An exempt classification was granted by participating hospitals’ institutional review boards, to perform a retrospective review of patient charts from July 2007 to January 2014. Lip and oral cavity tumor sites were included, while patients with previous head and neck surgery, adjunctive therapy, or recurrence were excluded to reduce confounders. The outcome variable, LOS, was defined as the time interval between the day of surgery until discharge or death. The study predictor variables included patient age, gender, social history, cancer stage, co-morbidities, and presence of post-operative complications. The Carlson comorbidity index was used to standardize and quantify comorbidities2. Data was collected as binary data, either present or not present, regardless of magnitude. Patients were classified as either prolonged LOS or standard LOS. Prolonged LOS was defined as greater than or equal to the 75th percentile for each index operation, for consistency with other studies3. Data was analyzed with IBM® SPSS® statistical package to find the odds ratio and perform Fisher’s exact test to determine significance. P values <0.05 were considered statistically significant.

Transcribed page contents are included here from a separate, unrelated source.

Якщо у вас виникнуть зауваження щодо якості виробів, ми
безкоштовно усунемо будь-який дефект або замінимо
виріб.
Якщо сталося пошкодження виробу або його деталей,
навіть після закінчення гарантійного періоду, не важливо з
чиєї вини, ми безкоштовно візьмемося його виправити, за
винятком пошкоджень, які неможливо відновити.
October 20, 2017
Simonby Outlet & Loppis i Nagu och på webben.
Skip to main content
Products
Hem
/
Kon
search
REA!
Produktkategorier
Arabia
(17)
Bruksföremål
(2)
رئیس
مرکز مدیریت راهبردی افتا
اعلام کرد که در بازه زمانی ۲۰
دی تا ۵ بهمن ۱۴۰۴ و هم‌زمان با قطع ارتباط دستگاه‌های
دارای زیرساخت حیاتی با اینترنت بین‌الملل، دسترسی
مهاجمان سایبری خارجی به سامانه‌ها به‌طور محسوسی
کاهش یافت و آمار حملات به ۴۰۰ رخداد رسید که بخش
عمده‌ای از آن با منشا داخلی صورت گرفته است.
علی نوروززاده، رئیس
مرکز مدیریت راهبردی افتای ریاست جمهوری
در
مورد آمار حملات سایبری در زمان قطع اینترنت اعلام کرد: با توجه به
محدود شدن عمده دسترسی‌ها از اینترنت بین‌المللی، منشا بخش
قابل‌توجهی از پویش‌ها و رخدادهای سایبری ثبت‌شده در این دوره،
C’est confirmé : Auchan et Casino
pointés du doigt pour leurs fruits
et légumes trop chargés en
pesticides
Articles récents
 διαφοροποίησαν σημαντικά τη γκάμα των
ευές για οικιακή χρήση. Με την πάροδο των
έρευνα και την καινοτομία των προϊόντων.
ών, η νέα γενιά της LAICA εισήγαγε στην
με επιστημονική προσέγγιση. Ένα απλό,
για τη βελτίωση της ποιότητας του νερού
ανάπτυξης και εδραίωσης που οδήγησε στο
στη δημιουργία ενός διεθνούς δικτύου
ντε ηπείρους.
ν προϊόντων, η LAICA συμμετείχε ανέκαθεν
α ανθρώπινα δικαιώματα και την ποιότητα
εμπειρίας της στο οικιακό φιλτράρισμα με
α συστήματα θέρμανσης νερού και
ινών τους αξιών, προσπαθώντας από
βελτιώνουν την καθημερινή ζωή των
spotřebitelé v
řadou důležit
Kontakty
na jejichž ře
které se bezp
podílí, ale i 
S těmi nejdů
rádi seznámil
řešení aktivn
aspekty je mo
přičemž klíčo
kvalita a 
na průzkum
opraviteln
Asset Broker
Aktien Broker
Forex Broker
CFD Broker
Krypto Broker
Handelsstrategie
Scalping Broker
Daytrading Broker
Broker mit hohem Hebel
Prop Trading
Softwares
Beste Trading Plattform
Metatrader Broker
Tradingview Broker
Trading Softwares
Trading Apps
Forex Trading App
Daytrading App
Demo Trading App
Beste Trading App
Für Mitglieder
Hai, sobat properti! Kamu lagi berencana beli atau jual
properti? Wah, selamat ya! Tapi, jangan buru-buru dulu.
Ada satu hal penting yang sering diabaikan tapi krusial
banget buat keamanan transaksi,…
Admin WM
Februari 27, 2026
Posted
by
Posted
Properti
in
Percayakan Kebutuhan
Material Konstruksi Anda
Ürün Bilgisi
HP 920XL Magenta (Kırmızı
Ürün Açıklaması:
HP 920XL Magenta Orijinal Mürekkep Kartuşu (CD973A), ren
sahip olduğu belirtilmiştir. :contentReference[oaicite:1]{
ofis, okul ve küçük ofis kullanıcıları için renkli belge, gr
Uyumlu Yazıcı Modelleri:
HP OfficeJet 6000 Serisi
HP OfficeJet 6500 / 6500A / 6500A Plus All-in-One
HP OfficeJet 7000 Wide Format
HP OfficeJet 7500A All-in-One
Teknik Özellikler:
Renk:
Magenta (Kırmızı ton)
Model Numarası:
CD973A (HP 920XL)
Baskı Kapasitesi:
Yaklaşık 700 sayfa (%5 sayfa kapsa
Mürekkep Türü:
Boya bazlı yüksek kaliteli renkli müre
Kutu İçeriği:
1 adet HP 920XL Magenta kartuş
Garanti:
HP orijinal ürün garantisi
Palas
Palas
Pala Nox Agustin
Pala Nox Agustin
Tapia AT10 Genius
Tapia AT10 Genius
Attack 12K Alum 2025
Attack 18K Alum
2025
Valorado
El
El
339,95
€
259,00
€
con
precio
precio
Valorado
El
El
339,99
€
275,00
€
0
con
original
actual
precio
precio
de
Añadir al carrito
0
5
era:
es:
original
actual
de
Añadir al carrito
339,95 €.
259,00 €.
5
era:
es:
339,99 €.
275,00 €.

This study consisted of 89 surgically treated patients. The mean age was 63.6±13.3 years, with 63 males and 26 females. Stratifying for stage, 4 patients had carcinoma in situ, 23 were stage I, 19 were stage II, 14 were stage III, and 29 were stage IV. Pre-operative variables statistically significant for increase in risk of prolonged LOS were advanced age of 65+ years (OR=3.6; CI95% 1.4-9.2), and an advanced stage of III-IV (OR=2.5; CI95% 1.0-6.2). Post-operative complications significant for increased risk of prolonged LOS were delirium (OR=8.7; CI95% 1.7-45.0), cardiovascular complication (arrhythmia, myocardial infarction, cerebrovascular accident, deep vein thrombosis, and/or hypoxemia) (OR=5.7; CI95% 1.0-31.4), systemic bacterial infection (pneumonia, septicemia) (OR=5.0; CI95% 1.7-14.5), PEG tube placement (OR=2.7; CI95% 1.0-7.0), and respiratory failure (OR=2.5; CI95% 1.0-6.1). Increase risk was seen with males, alcohol and tobacco users, a co-morbidity index ≥3, and poor wound healing, however, these results were not statistically significant.
A positive association was found between both pre and post-operative variables and an increased risk for prolonged LOS in this study population. Although findings were statistically significant for our 89 patients, a multicenter study would be indicated to further assess risk to this patient population and possible solutions to lowering this complication.
References:
- Lee MK, Nalliah RP, Kim MK, et al. Prevalence and impact of complications on outcomes in patients hospitalized for oral and oropharyngeal cancer treatment. Oral surg Oral Med Oral Pathol Oral Radiol Endod.. 2011. 112(5):581-591.
- Carlson ME, Pompei P, Ales KL, et al. A new method of classifying prognostic comorbidity in logitudinal studies:development and validation. J Chronic Dis. 1987. 40(5):373-83.
- Collins TC, Daley J, Henderson WH, et al. Risk factors for prolonged length of stay after major elective surgery. Ann Surg. 1999.230(2):251-9.